As Daniel Kimmage writes in the New York Times, Al-Qaeda is now way behind the curve. The internet of today (known in "wired" circles as Web 2.0) is based on user-generated content and social-networking. Think of YouTube, MySpace, Facebook, Wikipedia, Twitter, the millions of blogs, and all of the other most popular and used sites on the internet. Their power is based, not on anonymity, but on creating interactive forums for individuals to create and share their own materials. To use Yochai Benkler's terminology, it is a democratic system of non-market social production.

Which is why groups like Al-Qaeda can't compete anymore. To see a powerful demonstration of just how outdated the groups' tactics have become, consider the following:

In late 2006, with YouTube and Facebook growing rapidly, a position paper by a Qaeda-affiliated institute discouraged media jihadists from overly "exuberant" efforts on behalf of the group for fear of diluting its message.


No one paying attention the last few years could believe that such a command-and-control approach is feasible in the Web 2.0 world. Restraining people's voices in cyberspace, and trying to keep people "on message" has indeed become a ridiculous notion in such a democratized forum.

All of which belies an important, if too often overlooked, point - the majority of human beings on Planet Earth believe that these people are, indeed, maniacs! The September 11th attacks may have given Al-Qaeda a disproportionately large platform and sense of importance, but in cyberspace, where millions of individual voices express themselves and create content every day on an equal playing field, those individuals, in the aggregate, ultimately have the effect of drowning out the voices of the terrorists and extremists.

Kimmage is exactly right is stating, "Social networking, the emerging hallmark of Web 2.0, can unite a fragmented silent majority and help it to find its voice in the face of thuggish opponents, whether they are repressive rulers or extremist Islamic movements."

The primary reason why the internet was originally hailed as The Great Democratizer is its unparalleled ability to give the masses real power over information - not only the information they consume, but also, and perhaps more importantly, the information they create. As a result, the loudest voices are no longer the most significant. It's the sheer numbers of voices that are.

It's in this respect that Al-Qaeda can't compete in modern information warfare. In a Web 2.0 cyber space based on user-generated content, the best ideas will naturally rise to the top, while the more extreme will be relegated to the sidelines. And having the better ideas is something that Al-Qaeda will never be able to legitimately claim.
  

2 Comments:

At 2:50 PM, Blogger Terence Armentano, M.Ed. said...

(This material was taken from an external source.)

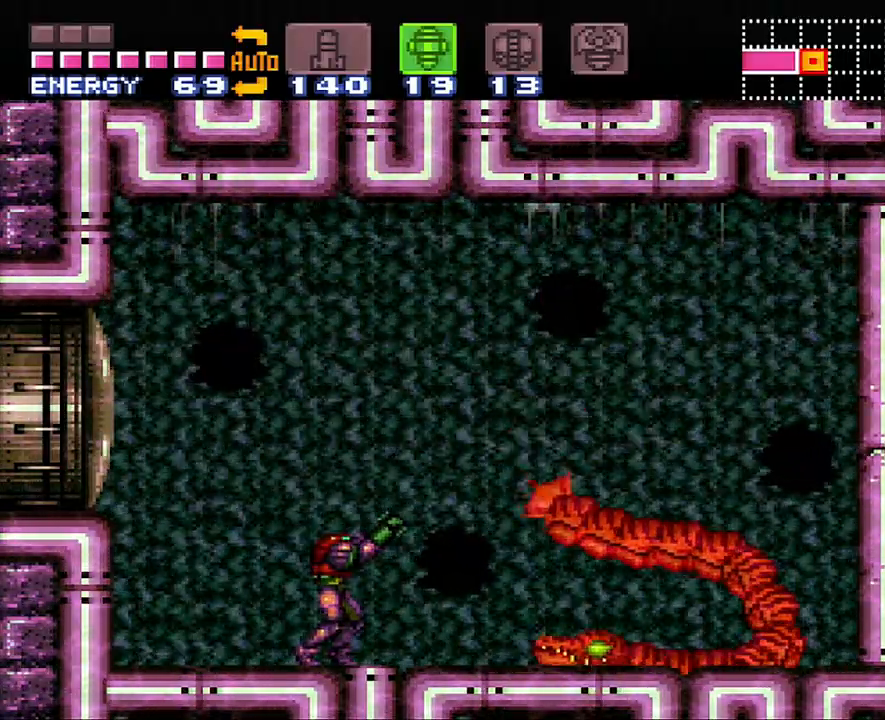
{"buttons": ["R1"], "events": [[50, "DPAD_RIGHT", "down"], [217, "DPAD_RIGHT", "up"], [233, "Y", "down"], [367, "Y", "up"]]}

Great post Rob! I couldn't agree with you more. I think one of the problems with countries that forcefully attempt to control information is that they create a culture of ignorance, and ignorance breeds stereotypes and prejudices. Hopefully people will fight for their freedom to access the world wide web so they can connect to ideas outside of their government approved, spoon-fed beliefs.

 
At 3:00 PM, Blogger Rob Domanski said...

Thanks for the thoughtful comment, Terence. You definitely hit on a theme that I strongly agree with... governments and organizations that do NOT rely on propagating stereotypes and prejudices have nothing to fear from open dialogue and transparency.